La meilleure partie du livre se trouve là : dans ce petit village de l'Amérique centrale, Amélia va apprendre à vivre aux côtés de ses proches, qui l'aident à tenir l'hôtel, avec des amis qui l'aident à rénover l'hôtel un peu délabré, et avec quelques personnages plutôt louches ou malfaisants, car il y a toujours des bons et des méchants chez
Joyce Maynard.
Il faudra attendre la fin pour qu'une coulée de lave du volcan réveillé, vienne opportunément punir les méchants et réunir l'amoureux transi que sa belle dédaignait jusque-là. Quant à Amélia, elle ne sera pas à l'abri de nombreuses surprises, jusqu'au dernier moment.

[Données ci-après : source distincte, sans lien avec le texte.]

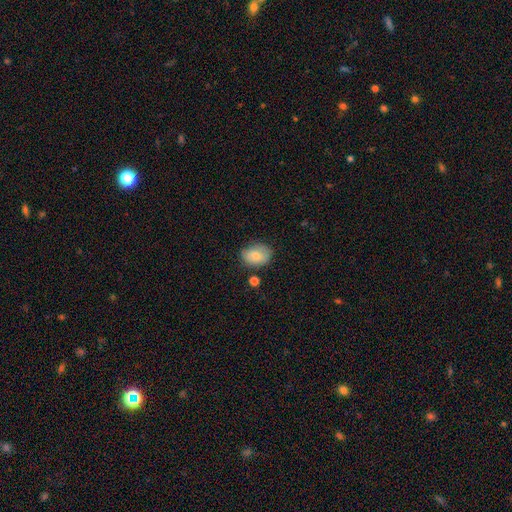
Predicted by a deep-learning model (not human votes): Overall: smooth (80%). How rounded: in between (73%). Merging: none (70%).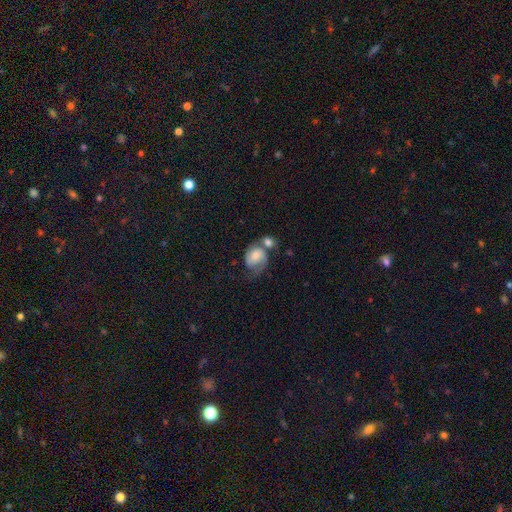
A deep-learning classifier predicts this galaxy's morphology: A featured or disk galaxy (48%). Merging: merger (42%).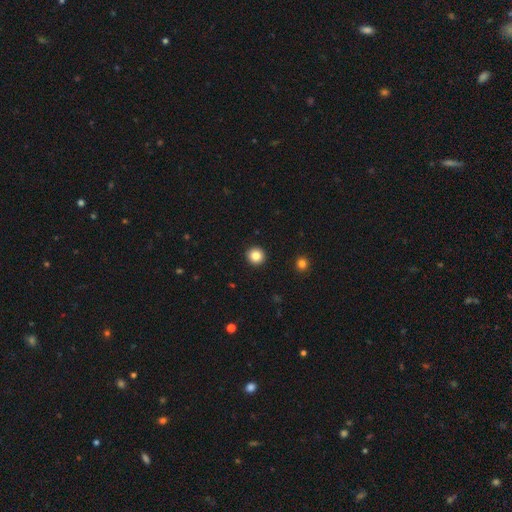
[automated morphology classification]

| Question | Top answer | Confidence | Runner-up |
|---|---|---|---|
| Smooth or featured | smooth | 84% | star or artifact (11%) |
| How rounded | round | 95% | in between (4%) |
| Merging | none | 94% | minor disturbance (4%) |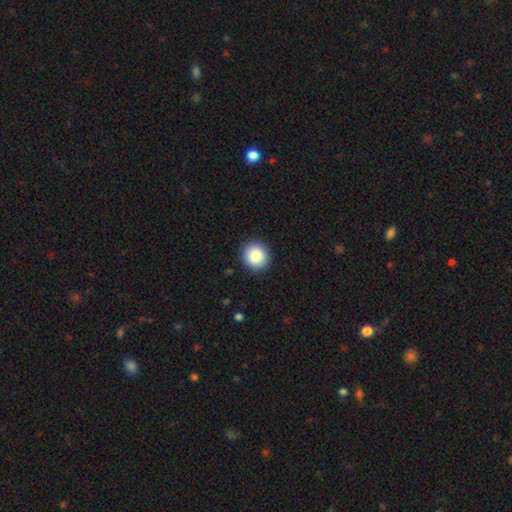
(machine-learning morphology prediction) Smooth or featured: smooth — 86% (star or artifact — 8%)
How rounded: round — 90% (in between — 9%)
Merging: none — 92% (minor disturbance — 6%)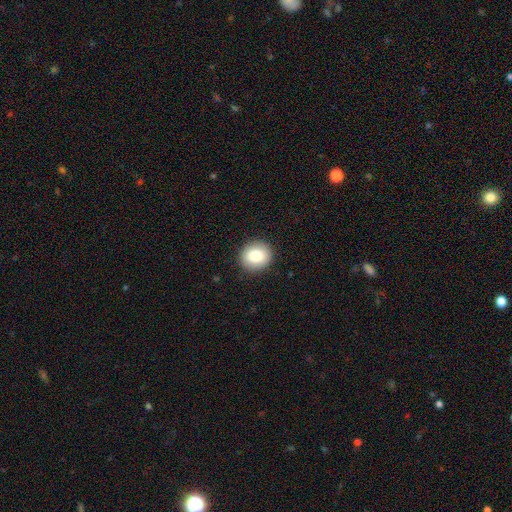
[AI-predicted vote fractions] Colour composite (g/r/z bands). It shows a smooth galaxy with no disk features (83%) that is round (81%). Merging: none (90%).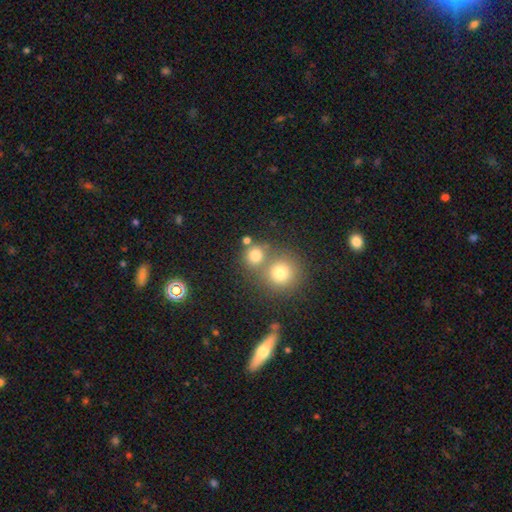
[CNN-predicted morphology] This appears to be a smooth galaxy with no disk features (75%) that is round (86%). Merging: none (54%).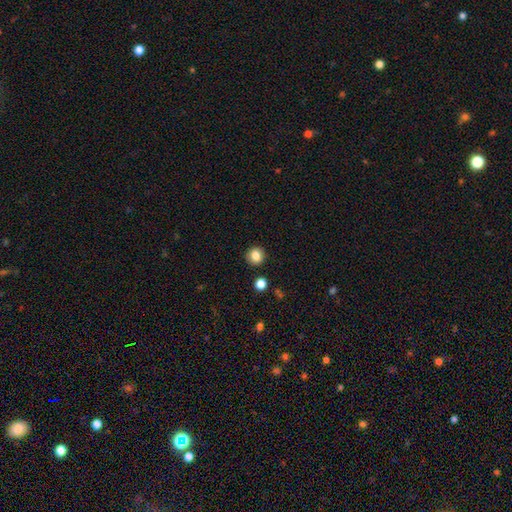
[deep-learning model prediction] smooth-or-featured: smooth: 84% | star or artifact: 10% | featured or disk: 5%
  how-rounded: round: 91% | in between: 8% | cigar-shaped: 1%
  merging: none: 90% | minor disturbance: 6% | merger: 2% | major disturbance: 2%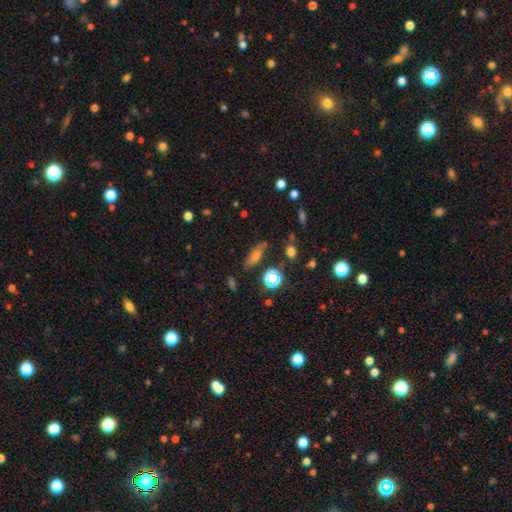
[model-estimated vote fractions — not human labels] smooth-or-featured: smooth: 52% | star or artifact: 26% | featured or disk: 23%
  how-rounded: in between: 52% | cigar-shaped: 35% | round: 13%
  merging: none: 78% | minor disturbance: 13% | major disturbance: 5% | merger: 5%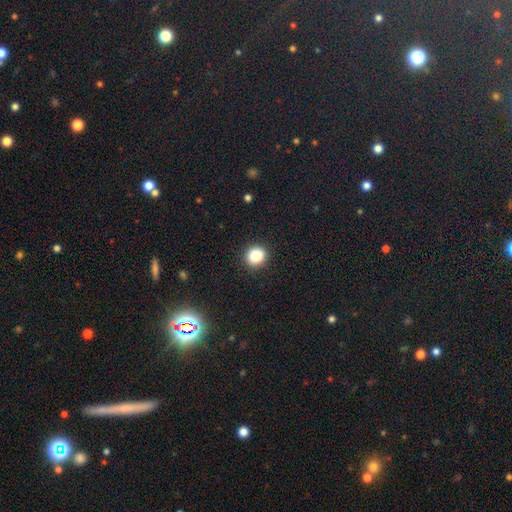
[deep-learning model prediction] A smooth galaxy with no disk features (87%) that is round (82%). Merging: none (90%).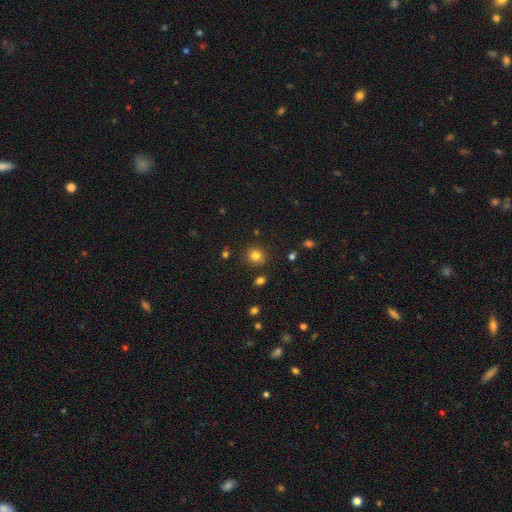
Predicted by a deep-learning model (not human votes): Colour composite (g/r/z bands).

La fin est un peu bâclée, pour nous amener à un « happy end » où elle retrouvera une famille dans les derniers chapitres – une fin improbable pour que tout se termine bien pour Amélia, mais qu'importe.
Ce qui importe c'est l'environnement : comme dans «
Où vivaient les gens heureux », le destin peut basculer dans un sens comme dans un autre à cause des évènements climatiques. Nous sommes tous susceptibles de connaître la fortune ou la faillite, selon ce qui pourra advenir du climat, semble nous dire
Joyce Maynard. Et le paysage est magnifique : un lac immense regorgeant de poisson, des plantes fabuleuses, qui accueillent une multitude d'oiseaux : oui, on rêve de prendre un billet direction cet « Hôtel des Oiseaux » peu connu des touristes (il faut dire que l'histoire commence avant l'avènement d'Internet).

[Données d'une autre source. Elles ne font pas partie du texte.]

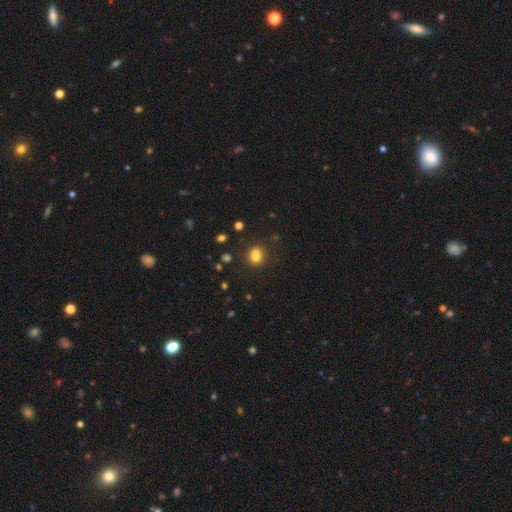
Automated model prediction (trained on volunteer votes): Smooth or featured? smooth (79%)
How rounded? round (57%)
Merging? none (67%)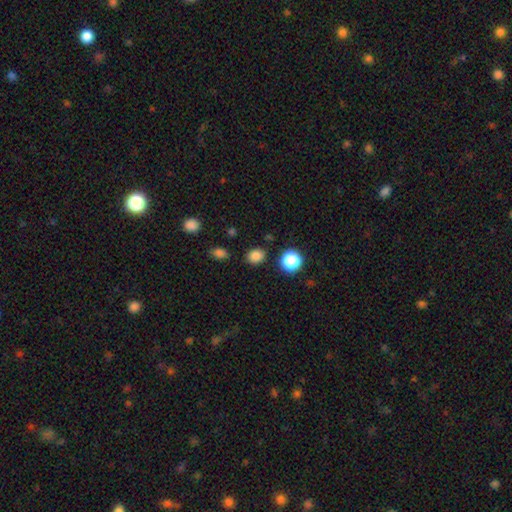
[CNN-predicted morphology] The model was most divided on "how rounded": round: 57%, in between: 42%, cigar-shaped: 1%. More confident: merging — none (85%); smooth or featured — smooth (83%).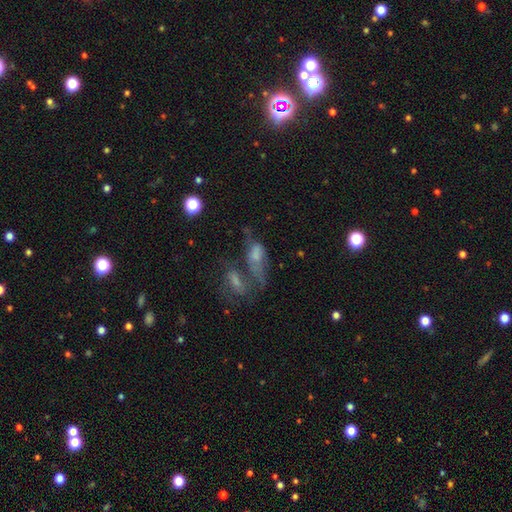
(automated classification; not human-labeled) Smooth or featured: smooth — 47% (featured or disk — 37%)
Merging: merger — 45% (major disturbance — 22%)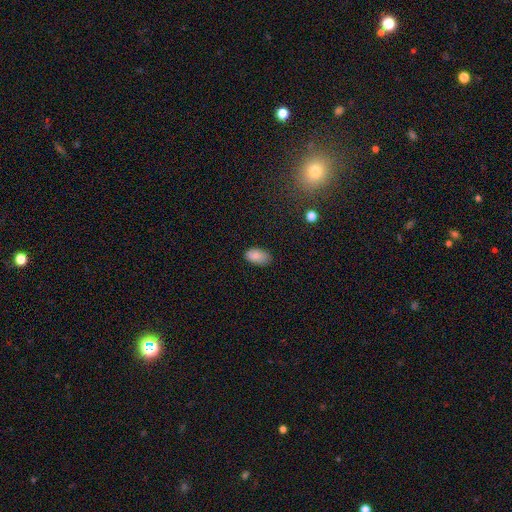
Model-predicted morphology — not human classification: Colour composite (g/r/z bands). It shows a smooth galaxy with no disk features (86%) that is in between round and cigar-shaped (94%). Merging: none (74%).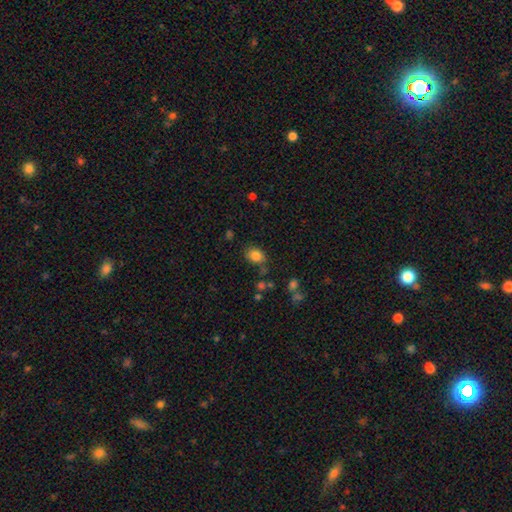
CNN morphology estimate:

Mais le plus intéressant encore réside peut-être dans les 3 dernières pages de remerciement de l'autrice vis-à-vis de son éditeur : elle a d'abord essuyé des refus d'éditeurs qui suivent la mode selon laquelle une autrice blanche américaine ne pourrait pas écrire sur un pays qui ne serait pas le sien, et elle s'est faite accusée d' »appropriation culturelle » comme le veut la vague actuelle de l'édition américaine.

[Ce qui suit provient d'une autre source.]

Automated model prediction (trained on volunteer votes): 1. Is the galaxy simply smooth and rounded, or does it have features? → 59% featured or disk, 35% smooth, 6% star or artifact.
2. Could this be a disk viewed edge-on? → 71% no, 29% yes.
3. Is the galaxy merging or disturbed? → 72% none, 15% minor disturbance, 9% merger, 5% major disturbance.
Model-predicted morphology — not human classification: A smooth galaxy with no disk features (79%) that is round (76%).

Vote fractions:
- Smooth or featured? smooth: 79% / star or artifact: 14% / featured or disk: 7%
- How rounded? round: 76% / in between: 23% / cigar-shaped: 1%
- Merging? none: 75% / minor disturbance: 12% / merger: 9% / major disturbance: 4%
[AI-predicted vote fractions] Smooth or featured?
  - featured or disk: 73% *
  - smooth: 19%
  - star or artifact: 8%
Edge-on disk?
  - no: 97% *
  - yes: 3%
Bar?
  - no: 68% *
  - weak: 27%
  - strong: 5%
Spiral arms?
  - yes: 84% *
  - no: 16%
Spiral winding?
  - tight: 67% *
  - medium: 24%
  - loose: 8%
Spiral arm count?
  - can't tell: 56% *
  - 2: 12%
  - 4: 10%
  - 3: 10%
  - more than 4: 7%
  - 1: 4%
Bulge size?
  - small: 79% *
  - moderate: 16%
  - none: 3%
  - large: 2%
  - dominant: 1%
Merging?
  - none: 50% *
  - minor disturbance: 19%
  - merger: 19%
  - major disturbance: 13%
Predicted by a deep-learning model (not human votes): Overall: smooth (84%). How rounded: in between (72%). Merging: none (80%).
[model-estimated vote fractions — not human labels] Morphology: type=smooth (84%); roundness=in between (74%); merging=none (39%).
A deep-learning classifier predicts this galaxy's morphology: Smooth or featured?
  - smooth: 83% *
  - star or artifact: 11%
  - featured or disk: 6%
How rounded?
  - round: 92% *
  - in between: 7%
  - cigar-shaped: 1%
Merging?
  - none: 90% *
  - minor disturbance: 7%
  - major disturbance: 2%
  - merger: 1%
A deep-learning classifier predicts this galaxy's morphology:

Fort heureusement elle a trouvé un éditeur qui a accepté son manuscrit, et en France elle a trouvé les éditions de
Philippe Rey qui n'ont vu aucune objection à la traduire en français.
Heureusement, parce que s'il fallait adopter cette règle stupide, bien des oeuvres n'auraient jamais vu le jour. Alors comme elle le signale à la fin cette règle « limite les qualités mêmes qui occupent le centre d'une bonne fiction : l'imagination, l'invention, la curiosité pour le monde au-delà du sien. »
Prions pour que cette vague ne touche pas nos éditeurs européens, et que les auteurs pourront continuer à pouvoir se projeter dans des histoires qui ne sont pas leur quotidien.
La littérature aura toujours besoin de cette liberté.